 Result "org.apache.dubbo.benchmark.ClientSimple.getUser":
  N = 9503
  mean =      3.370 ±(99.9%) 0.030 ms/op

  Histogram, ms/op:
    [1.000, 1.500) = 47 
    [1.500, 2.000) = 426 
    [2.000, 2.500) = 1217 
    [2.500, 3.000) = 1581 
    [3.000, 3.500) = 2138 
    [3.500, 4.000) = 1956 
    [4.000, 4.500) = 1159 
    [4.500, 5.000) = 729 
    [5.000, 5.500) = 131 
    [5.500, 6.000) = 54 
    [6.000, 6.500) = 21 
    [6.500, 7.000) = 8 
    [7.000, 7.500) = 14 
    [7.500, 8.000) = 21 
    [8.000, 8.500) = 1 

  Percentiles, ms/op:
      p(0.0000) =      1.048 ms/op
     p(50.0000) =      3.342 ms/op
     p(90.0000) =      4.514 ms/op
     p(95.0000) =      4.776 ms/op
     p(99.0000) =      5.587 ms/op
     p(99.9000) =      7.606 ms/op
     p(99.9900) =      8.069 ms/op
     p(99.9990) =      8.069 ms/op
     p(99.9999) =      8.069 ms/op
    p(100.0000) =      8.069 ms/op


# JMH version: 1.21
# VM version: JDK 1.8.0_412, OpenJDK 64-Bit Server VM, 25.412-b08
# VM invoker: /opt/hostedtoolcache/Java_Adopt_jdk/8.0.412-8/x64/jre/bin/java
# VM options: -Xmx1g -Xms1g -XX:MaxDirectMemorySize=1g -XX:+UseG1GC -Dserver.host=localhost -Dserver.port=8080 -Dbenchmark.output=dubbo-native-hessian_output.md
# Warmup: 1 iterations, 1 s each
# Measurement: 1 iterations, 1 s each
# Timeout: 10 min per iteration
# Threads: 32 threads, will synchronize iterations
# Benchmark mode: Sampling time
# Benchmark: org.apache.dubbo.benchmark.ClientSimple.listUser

---

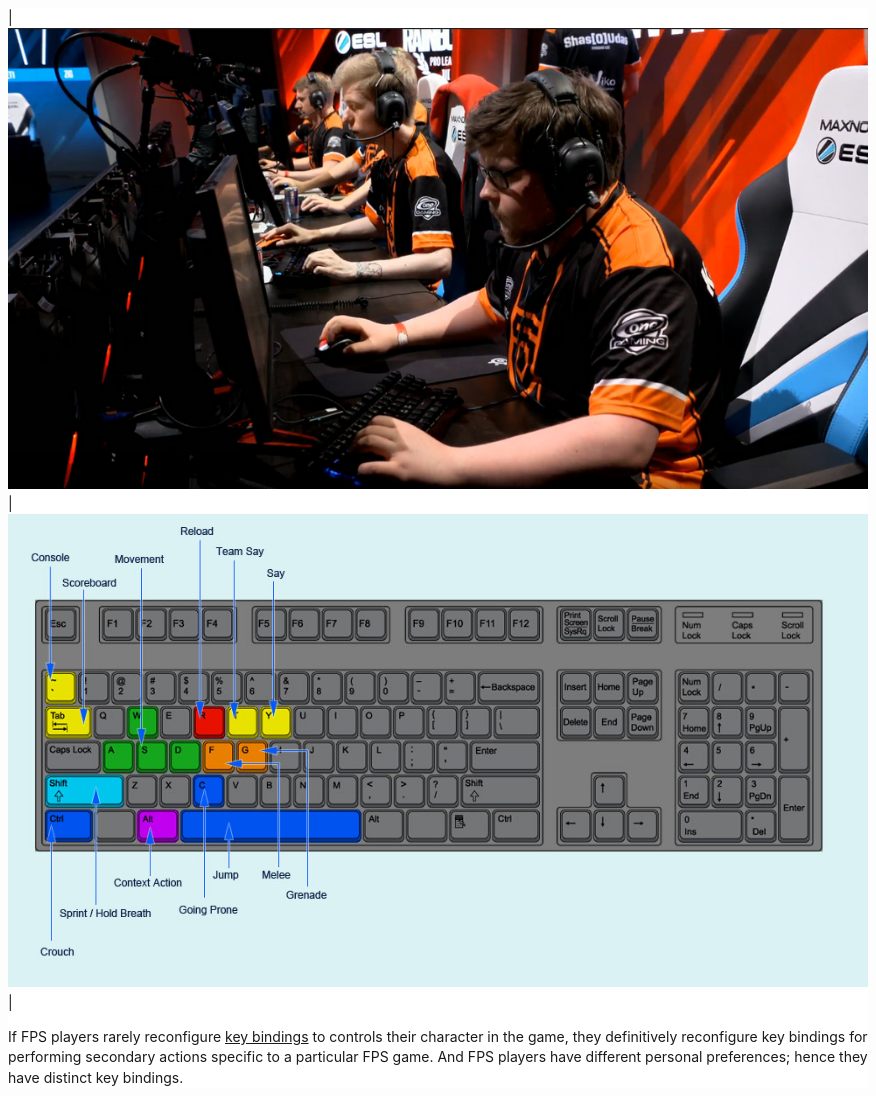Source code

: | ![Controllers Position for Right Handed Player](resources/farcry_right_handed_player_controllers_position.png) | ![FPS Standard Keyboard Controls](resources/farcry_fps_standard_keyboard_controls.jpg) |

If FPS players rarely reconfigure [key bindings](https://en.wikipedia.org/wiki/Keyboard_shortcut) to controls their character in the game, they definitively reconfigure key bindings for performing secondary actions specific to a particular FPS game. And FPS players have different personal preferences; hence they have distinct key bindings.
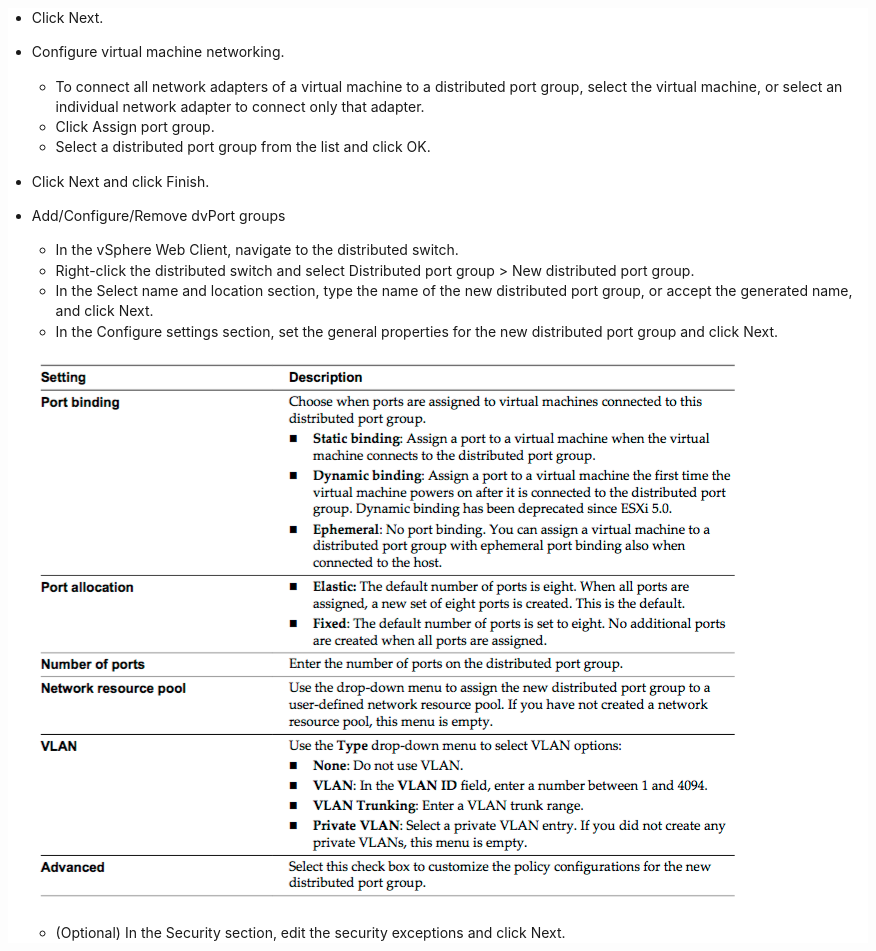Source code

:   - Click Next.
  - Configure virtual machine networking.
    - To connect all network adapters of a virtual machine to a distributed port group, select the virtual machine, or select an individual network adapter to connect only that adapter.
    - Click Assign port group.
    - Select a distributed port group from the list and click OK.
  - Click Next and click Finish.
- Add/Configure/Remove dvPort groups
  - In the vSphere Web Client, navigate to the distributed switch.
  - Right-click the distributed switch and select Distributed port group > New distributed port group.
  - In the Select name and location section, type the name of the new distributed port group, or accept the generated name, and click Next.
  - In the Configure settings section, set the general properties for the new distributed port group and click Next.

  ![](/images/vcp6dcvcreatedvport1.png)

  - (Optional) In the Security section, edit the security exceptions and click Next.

» Problem requirements: Retype exactly the span of lines from the one with "[4.500, 5.000) = 729" through the one with "# Benchmark: org.apache.dubbo.benchmark.ClientSimple.listUser"; include both ends and omit the rest of the material.

» Result:
    [4.500, 5.000) = 729 
    [5.000, 5.500) = 131 
    [5.500, 6.000) = 54 
    [6.000, 6.500) = 21 
    [6.500, 7.000) = 8 
    [7.000, 7.500) = 14 
    [7.500, 8.000) = 21 
    [8.000, 8.500) = 1 

  Percentiles, ms/op:
      p(0.0000) =      1.048 ms/op
     p(50.0000) =      3.342 ms/op
     p(90.0000) =      4.514 ms/op
     p(95.0000) =      4.776 ms/op
     p(99.0000) =      5.587 ms/op
     p(99.9000) =      7.606 ms/op
     p(99.9900) =      8.069 ms/op
     p(99.9990) =      8.069 ms/op
     p(99.9999) =      8.069 ms/op
    p(100.0000) =      8.069 ms/op


# JMH version: 1.21
# VM version: JDK 1.8.0_412, OpenJDK 64-Bit Server VM, 25.412-b08
# VM invoker: /opt/hostedtoolcache/Java_Adopt_jdk/8.0.412-8/x64/jre/bin/java
# VM options: -Xmx1g -Xms1g -XX:MaxDirectMemorySize=1g -XX:+UseG1GC -Dserver.host=localhost -Dserver.port=8080 -Dbenchmark.output=dubbo-native-hessian_output.md
# Warmup: 1 iterations, 1 s each
# Measurement: 1 iterations, 1 s each
# Timeout: 10 min per iteration
# Threads: 32 threads, will synchronize iterations
# Benchmark mode: Sampling time
# Benchmark: org.apache.dubbo.benchmark.ClientSimple.listUser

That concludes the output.